Elle m’a donc demandé de la suppléer, ce que je fais bien volontiers même si, depuis le début de notre discussion, nombre de choses ont déjà été dites.
Comme l’a rappelé M. le rapporteur, la loi du 9 juin 1999, dont l’objet était de garantir le droit à l’accès aux soins palliatifs, avait instauré un congé d’accompagnement de la fin de vie, mais n’avait pas prévu qu’il soit rémunéré. Cette situation empêchait un certain nombre d’accompagnants exerçant une activité professionnelle de se consacrer à leur proche en fin de vie.
Comme l’ont rappelé de nombreux intervenants, ces personnes devaient avoir recours à des arrêts de travail pour pouvoir assister un proche. Ainsi, dans la pratique, ce droit à congé a été peu utilisé, car il était inadapté face à la diversité des situations.
Aujourd’hui, chacun le reconnaît, des inégalités demeurent entre ceux qui peuvent se permettre d’arrêter de travailler et ceux qui ne le peuvent pas. Certaines personnes peuvent suspendre leur activité professionnelle pour accompagner un proche en fin de vie, tandis que d’autres, faute de moyens matériels suffisants, se trouvent contraintes « d’organiser » un arrêt de maladie. Nous ne pouvons donc que nous féliciter de la création d’une allocation journalière d’accompagnement de la fin de vie, allocation qui permettra la présence permanente auprès du malade d’un membre de sa famille ou d’un proche.
Cependant, comme l’ont souligné les orateurs qui m’ont précédé, ce texte comporte des lacunes et sa portée reste limitée. En effet, sont exclues les personnes qui accompagnent des malades dans des hôpitaux ou des établissements spécialisés. Il est évidemment regrettable que les personnes accompagnant un proche à l’hôpital ne puissent pas bénéficier de cette allocation journalière, et ce même si leur présence est considérée comme indispensable.

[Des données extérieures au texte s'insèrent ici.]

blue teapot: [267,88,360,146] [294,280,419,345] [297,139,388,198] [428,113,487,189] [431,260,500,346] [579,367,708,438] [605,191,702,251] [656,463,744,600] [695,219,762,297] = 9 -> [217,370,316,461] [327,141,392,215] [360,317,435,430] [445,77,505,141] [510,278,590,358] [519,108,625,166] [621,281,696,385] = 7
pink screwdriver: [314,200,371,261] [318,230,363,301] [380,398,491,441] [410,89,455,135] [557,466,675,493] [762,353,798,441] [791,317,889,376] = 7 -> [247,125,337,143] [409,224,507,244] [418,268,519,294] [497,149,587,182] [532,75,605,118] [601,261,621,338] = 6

Or, nous le savons, 75 % des personnes meurent à l’hôpital, le plus souvent hors de la présence de leurs proches, et 85 % décèdent en dehors de tout parcours de soins palliatifs.
Madame la ministre, pourquoi limiter l’allocation journalière au seul accompagnement à domicile d’un patient en fin de vie ? L’immense majorité de nos concitoyens qui meurent à l’hôpital seront ainsi privés de cet accompagnement de proximité.

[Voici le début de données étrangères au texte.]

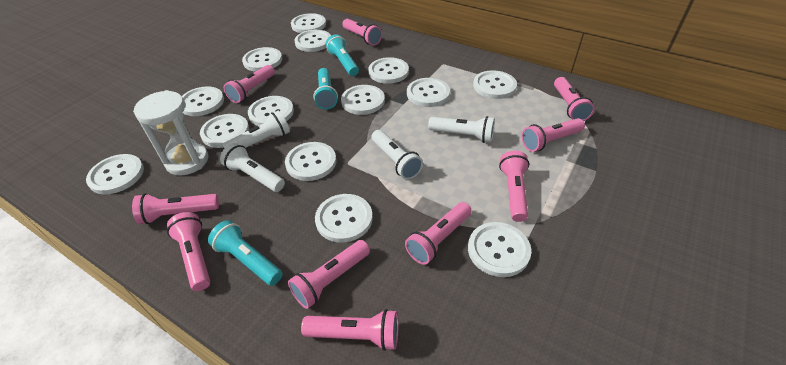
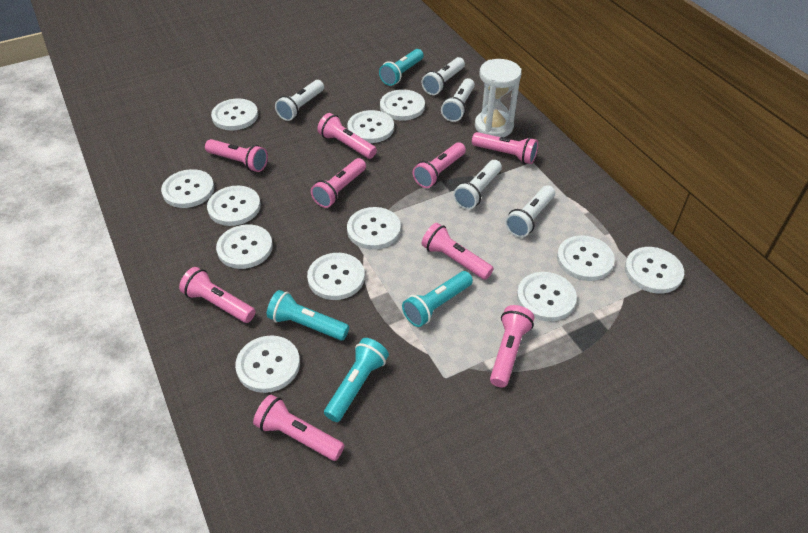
pink flashlight: [132,193,219,224] [167,212,210,291] [224,65,275,103] [288,240,370,309] [301,309,399,351] [343,19,382,46] [405,202,472,265] [499,151,529,222] [522,118,585,152] [554,77,595,121] = 10 -> [179,267,255,323] [205,139,268,172] [253,395,344,461] [311,158,366,208] [317,113,377,159] [413,142,466,188] [422,223,494,280] [472,132,538,164] [490,305,534,387] = 9
turquoise flashlight: [208,220,282,286] [313,68,338,110] [326,34,359,76] = 3 -> [267,290,349,340] [324,338,389,422] [379,49,424,86] [402,271,473,327] = 4
white button: [86,154,144,195] [182,87,224,116] [200,114,249,148] [242,47,282,72] [248,96,294,126] [285,142,336,181] [291,13,326,33] [295,30,331,52] [315,194,373,243] [341,85,385,115] [368,57,409,84] [407,78,450,107] [468,222,531,277] [473,70,517,99] = 14 -> [161,169,214,208] [207,186,261,226] [211,99,258,130] [216,225,273,269] [235,335,300,393] [307,253,365,300] [347,110,394,143] [347,207,401,250] [380,89,425,121] [517,272,577,321] [557,235,615,281] [625,247,684,294] = 12
white flashlight: [220,143,285,192] [222,110,290,148] [371,130,423,180] [428,116,495,143] = 4 -> [275,80,324,121] [422,57,465,95] [441,78,475,122] [453,160,502,210] [505,185,555,238] = 5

Cette proposition de loi, dans sa rédaction actuelle, ne s’adressera donc qu’à un nombre très faible de bénéficiaires, environ 20 000 selon les estimations de Jean Leonetti. Ce chiffre est à rapprocher des 200 000 personnes qui, selon les estimations, pourraient chaque année entrer dans un protocole de soins palliatifs.
Limiter l’allocation aux seuls aidants des patients à domicile constitue dès lors, me semble-t-il, une réelle discrimination. Bien souvent, il se révèle impossible de sortir « le patient » de l’hôpital pour des raisons matérielles ou médicales liées aux contraintes techniques exigées par la nécessité des soins.

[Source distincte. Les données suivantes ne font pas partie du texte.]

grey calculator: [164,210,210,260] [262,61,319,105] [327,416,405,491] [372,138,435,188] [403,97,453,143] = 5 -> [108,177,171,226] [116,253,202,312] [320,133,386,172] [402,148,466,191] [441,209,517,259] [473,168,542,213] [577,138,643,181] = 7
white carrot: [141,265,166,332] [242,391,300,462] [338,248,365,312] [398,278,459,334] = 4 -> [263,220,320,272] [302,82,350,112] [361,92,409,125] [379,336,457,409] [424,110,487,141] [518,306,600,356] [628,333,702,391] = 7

En outre, l’aidant qui accompagne un malade à domicile doit surmonter des difficultés d’organisation de tous ordres, ce qui est une lourde tâche, et, bien souvent, il se sent seul et livré à lui-même.
En effet, en dépit des progrès qui ont pu être réalisés, les moyens déployés à domicile restent nécessairement moins importants que ceux qui sont proposés à l’hôpital, notamment en ce qui concerne la lutte contre la douleur.
Et puis, il y a dans l’accompagnement à domicile cette dimension psychologique souvent ambivalente, volonté inébranlable d’être là jusqu’au bout mais, en même temps, pétrie de culpabilité ou, pour le moins, de doute sur la pertinence médicale et morale de cette prise en charge à domicile. Dans ces domaines, il n’y a pas d’évidence.